Text shown:
========================================

DURING A PARTY & CHARTER BOAT TUNA TRIP
(A big thanks to those captains and fishermen who passed these images along with pointers along)
Now looking back to the 2014 canyon tuna season, there were a number of exciting trips where a high number of fish landed.... while on others, a bare handful of fish making it to the gaff.
This thread is a collection of thoughts, ideas, tips and tricks that not only make a difference in increasing your odds in bringing home something after a long day of tuna fishing. One thing which was evident on tuna trips where there was a large number of fishermen catching either one or their limit of tuna, it was all about the tuna:
1- biting throughout the trip (lucky you)
2- randomly having a blast of fish come through for just a few hours
3- particular time of the day/night when they only bit
Great....but how about those trips where fishermen experience long lulls between fish, or worse, between getting a run off or a fish strike a jig for the whole trip?
Here is a list passed along to me as the season has wound down, with a look back at the "tricks of the tuna trade" which will made a difference in catching something or going home with the donuts.
RAIL PIPES TO HOLD YOUR ROD
It goes beyond the fact of your rod and reel and more so to the fishing tackle you bring...and it will noticeably lessen angler fatigue since it will hold these heavy bait outfit especially during those oh so long night hours. It also allows the angler to feed out and set up their bait at a particular depth zone throughout the trip, and then allows the angler to wait for the bite.
Rail pipes have become much more common over the last few years, and you will see many of the regulars now have their own customized pipes, most made from aluminum along with a few cut from galvanized (yes I know about cutting galvanized pipe...find someone who knows how to do it).
Two points to remember:
!- Most will use pipes cut to fit on a particular tuna boat they normally ride upon. These shorty pipes or 'stubbies' can be made where there are threads on the main piece of the pipe which you can add an extension "if necessary." Others will just carry along a full length rail pipe which is then placed in the rod holder as shown below:
2- If you buy a rail pipe, notice the angle of the tube which holds the rod to the water. The more popular ones for feeding out your bait, are normally at this angle.

========================================

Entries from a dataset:

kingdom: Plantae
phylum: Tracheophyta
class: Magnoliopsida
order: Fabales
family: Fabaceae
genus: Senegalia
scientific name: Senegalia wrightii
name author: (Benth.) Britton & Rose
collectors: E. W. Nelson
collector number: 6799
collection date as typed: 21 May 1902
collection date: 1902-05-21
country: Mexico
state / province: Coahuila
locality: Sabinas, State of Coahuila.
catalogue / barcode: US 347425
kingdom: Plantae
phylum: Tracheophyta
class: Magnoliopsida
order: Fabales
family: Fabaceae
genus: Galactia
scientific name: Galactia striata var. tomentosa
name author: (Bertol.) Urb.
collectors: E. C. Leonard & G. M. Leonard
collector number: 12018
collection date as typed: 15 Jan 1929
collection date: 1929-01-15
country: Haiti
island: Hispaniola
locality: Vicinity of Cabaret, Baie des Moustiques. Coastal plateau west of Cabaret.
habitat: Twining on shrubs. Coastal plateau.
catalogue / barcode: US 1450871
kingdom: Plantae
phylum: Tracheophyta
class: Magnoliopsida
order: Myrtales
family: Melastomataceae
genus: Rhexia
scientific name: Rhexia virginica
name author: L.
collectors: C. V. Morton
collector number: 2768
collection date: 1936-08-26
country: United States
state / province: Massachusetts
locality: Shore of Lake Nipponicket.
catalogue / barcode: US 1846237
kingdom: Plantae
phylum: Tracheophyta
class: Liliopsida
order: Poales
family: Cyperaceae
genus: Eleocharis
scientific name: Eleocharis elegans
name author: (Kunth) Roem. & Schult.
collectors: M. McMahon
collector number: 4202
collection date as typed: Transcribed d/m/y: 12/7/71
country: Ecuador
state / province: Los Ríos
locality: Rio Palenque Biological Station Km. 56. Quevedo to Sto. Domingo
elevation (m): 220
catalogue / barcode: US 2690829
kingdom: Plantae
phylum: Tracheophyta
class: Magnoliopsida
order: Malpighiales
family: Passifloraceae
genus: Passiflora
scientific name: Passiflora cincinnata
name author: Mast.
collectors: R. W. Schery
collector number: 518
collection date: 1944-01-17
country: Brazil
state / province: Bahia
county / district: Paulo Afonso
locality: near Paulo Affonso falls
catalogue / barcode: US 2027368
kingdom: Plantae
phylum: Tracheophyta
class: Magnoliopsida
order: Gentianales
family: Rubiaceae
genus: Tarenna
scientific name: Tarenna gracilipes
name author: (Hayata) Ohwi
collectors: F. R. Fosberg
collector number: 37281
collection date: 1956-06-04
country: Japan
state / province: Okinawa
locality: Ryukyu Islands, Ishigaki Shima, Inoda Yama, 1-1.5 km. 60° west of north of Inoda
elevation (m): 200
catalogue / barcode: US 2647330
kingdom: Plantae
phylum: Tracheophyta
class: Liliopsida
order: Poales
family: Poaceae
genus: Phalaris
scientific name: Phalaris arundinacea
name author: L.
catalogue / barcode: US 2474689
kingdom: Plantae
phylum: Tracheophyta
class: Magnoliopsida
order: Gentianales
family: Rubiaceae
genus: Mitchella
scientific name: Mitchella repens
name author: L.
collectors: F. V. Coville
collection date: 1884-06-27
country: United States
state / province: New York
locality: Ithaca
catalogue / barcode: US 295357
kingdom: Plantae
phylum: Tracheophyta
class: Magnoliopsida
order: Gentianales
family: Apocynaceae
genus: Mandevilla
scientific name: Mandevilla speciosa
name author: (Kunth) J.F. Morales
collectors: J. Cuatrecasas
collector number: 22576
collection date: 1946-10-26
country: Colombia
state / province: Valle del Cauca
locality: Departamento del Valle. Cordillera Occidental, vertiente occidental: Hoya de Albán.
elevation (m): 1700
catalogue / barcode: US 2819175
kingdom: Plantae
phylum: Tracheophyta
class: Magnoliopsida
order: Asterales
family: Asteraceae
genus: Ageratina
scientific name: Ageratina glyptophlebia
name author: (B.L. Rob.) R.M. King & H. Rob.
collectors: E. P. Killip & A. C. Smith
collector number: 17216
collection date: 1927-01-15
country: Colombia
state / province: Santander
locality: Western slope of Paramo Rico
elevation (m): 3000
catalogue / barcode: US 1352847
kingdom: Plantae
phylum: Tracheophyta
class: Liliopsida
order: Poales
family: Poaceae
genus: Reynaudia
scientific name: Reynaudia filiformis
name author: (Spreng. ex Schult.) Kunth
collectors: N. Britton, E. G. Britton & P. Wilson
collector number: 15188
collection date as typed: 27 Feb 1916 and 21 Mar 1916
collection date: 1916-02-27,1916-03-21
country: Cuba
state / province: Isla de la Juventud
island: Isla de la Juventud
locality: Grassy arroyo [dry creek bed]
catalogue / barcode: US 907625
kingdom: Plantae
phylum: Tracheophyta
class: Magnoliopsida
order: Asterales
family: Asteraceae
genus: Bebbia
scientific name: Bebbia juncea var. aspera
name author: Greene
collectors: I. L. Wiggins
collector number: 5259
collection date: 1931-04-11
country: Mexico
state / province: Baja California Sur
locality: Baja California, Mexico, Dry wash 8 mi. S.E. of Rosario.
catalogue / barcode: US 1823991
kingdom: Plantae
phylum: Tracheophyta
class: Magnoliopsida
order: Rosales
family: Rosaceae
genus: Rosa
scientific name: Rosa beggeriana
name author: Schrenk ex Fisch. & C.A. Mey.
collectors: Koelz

========================================

Direction 1:
Answer these from the tuna trip text:
(a) Which season does the tuna trip text look back on?
(b) What material are most of the regulars' customized rail pipes made from?
(c) What other name does the tuna trip text give the shorty pipes?
Direction 2:
Decide whether each statement agrees with the tuna trip text. Answer yes or no, and quote the words from the text that decide it.
(a) Rail pipes have become less common over the last few years.
(b) A rail pipe reduces angler fatigue.
(c) A shorty pipe can be fitted with an extension.
Direction 3: Extend the tuna trip text beyond its last sentence.

Exercise response 1:
(a) The 2014 canyon tuna season.
(b) Aluminum.
(c) 'Stubbies.'

Exercise response 2:
(a) No: "Rail pipes have become much more common over the last few years"
(b) Yes: "it will noticeably lessen angler fatigue"
(c) Yes: "there are threads on the main piece of the pipe which you can add an extension "if necessary.""

Exercise response 3:
BOTH FOR BAIT FISHING & FOR JIGGING
Did anyone see Captain Paul Cascio of the SEARCHER II out of Barnegat Light stated this:
Ten people tuna fishing=fifty -three rods....
Sometimes you have to wonder as a captain or mate, why, but having a few different outfits at the can make a difference.
1- Your main outfit gets whipped out, lose/chaff a good amount of line, reel malfunction
2- Besides a bait outfit, a jigging outfit, a casting for mahi outfit and a back up
A good number of fishermen will come down with two outfits, and for most, that works as far as getting through an overnight trip. Others though will bring enough outfits for a seven day trip on a San Diego long range boat.
How many to bring?
The heavy hitters will bring four or so outfits...but I will add this is a personal preference.
Walkway point here........Always bring a spare along with your main bait outfit and always bring a jigging stick.
WHERE 8 FOOTERS RULE
A good number of customers on tuna trips just love to jig...and to get the most from jigging, requires a longer rod, something akin to what you would use on a codfish jigging trip up north (well, when you used to catch cod in the GOM or on Georges). Rods starting at over 7 and a half feet to the recommended 8 foot length are the way to go, and just this morning, an old time offshore captain told me about his favorite 9 foot (yes 9 foot) long jigging stick he loved until he lent it to a friend who broke it fighting a fish!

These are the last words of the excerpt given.